Morrison wants to develop a national plan to address local chip shortage

Australian Prime Minister Scott Morrison plans to invest AU$15 million to support supply chain monitoring.
Written by Aimee Chanthadavong, Contributor

Australian Prime Minister Scott Morrison said the Australian government will devote AU$324 million to expanding the supply chain resilience initiative (SCRI) if it is re-elected at the upcoming May 21 federal election.

He outlined that AU$15 million of the total will be used to support supply chain monitoring.

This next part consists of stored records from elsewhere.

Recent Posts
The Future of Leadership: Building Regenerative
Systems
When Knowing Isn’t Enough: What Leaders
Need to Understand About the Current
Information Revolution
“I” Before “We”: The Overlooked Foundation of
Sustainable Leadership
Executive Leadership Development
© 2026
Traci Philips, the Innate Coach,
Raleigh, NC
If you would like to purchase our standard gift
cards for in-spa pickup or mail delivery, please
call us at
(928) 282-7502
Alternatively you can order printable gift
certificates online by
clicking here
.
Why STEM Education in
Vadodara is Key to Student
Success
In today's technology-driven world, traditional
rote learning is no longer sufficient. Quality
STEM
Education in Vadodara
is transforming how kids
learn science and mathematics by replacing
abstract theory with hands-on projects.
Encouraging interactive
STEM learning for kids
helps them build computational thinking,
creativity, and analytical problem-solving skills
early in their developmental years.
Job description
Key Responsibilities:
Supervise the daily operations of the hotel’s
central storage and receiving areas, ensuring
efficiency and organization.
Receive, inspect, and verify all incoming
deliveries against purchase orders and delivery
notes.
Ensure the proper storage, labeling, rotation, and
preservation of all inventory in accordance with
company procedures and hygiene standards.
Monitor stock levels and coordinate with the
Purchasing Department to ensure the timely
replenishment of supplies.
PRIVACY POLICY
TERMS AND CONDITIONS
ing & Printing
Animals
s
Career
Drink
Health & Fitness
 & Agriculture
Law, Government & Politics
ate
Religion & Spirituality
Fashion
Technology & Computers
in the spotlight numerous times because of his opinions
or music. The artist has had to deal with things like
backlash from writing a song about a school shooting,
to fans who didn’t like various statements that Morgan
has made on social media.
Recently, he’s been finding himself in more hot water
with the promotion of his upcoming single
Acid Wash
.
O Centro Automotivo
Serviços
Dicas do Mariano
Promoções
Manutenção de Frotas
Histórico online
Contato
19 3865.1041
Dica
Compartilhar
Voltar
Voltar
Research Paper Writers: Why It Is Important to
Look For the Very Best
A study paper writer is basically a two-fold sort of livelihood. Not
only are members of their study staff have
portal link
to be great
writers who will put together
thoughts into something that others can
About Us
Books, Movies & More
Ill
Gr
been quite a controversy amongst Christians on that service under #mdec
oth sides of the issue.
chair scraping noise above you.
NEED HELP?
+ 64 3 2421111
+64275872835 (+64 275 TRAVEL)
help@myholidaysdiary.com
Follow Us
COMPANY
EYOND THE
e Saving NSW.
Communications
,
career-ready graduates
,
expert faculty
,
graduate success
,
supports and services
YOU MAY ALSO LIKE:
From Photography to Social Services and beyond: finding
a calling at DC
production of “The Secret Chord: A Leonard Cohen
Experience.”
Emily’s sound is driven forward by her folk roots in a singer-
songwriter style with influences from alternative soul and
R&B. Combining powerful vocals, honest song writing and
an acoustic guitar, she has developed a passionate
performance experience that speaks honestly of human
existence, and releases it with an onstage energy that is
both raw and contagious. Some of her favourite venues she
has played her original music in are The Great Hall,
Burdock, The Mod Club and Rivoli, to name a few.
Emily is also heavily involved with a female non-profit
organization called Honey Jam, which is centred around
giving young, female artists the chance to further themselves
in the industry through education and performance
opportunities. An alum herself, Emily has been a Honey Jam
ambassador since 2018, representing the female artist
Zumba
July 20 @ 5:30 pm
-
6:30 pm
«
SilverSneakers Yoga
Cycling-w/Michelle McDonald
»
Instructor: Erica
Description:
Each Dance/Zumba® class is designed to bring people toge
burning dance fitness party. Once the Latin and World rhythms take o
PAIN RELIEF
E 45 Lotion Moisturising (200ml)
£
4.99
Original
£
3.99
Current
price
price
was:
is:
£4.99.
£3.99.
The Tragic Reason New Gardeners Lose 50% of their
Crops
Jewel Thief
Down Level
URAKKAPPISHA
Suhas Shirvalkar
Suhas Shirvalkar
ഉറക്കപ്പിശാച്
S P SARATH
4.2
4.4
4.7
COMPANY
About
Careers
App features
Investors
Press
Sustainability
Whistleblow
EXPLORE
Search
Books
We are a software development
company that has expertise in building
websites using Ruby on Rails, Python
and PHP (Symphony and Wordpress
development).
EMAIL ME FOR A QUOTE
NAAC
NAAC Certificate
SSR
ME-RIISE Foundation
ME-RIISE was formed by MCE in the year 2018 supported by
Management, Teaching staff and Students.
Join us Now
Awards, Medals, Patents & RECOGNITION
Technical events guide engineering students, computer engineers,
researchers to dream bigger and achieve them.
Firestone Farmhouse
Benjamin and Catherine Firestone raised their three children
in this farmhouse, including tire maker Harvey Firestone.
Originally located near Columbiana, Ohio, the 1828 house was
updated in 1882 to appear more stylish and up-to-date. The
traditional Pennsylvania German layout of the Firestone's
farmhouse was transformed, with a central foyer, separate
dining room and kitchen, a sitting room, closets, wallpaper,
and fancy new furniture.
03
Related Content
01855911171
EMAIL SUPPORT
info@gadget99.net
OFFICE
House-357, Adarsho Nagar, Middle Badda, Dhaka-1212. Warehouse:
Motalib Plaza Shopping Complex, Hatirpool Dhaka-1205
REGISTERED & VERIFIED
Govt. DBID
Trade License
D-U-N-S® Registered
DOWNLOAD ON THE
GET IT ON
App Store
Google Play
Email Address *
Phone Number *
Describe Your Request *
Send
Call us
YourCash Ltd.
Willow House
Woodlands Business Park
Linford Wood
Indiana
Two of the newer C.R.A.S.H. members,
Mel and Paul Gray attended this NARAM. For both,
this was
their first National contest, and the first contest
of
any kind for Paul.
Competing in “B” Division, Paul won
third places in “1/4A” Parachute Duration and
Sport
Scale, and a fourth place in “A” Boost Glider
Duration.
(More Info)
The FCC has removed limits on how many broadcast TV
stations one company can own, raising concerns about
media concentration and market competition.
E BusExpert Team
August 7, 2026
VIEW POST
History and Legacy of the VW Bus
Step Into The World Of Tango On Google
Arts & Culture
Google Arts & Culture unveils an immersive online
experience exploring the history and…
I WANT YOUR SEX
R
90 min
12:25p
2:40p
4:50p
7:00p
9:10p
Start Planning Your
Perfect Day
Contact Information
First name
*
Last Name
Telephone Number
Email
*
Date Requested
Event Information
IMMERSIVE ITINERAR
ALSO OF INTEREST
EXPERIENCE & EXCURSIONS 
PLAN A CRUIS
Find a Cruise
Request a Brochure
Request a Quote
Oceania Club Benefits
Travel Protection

This would including AU$4.3 million to enhance the CSIRO transport network strategic investment tool to model domestic transport supply chains, AU$10 million for mapping and monitoring critical supply chains to proactively identify vulnerabilities before they arise, while AU$1.3 million would be used to commission the chief scientist to develop a national plan for semiconductors to address current and future supply. 

Read: Intel CEO expects chip shortage to last until at least 2024

At the same time, AU$27.3 million will be handed out to 18 successful semiconductor and water treatment chemicals projects under round two of the SCRI grants.

"Securing our supply chains is a fundamental part of keeping Australia stronger and more secure," Morrison said.

"The strength of our supply chains matter because they affect every single part of our economy."

On Friday, the Labor party announced another election promise to set up a critical technologies fund to deliver AU$1 billion in investment support through loans, equity, and guarantees for business in technology areas including quantum computing, AI, robotics, and software development.

The move is part of the Labor party's aim to "work with industry to deliver 1.2 million tech jobs to 2030".

"Our AU$1 billion Critical Technologies Fund is an investment in building strategic industry capability in Australia, powering future economic growth, growing jobs -- and avoiding a brain drain that is sapping our country of vital talent," Shadow Minister for Industry and Innovation Ed Husic said.

Other items that have been on the agenda between the two major political parties during their six-week federal election campaigns have also included a robo-debt Royal Commission, expanding eSafety capabilities, passing anti-trolling laws, and closing the multinational tax avoidance loophole.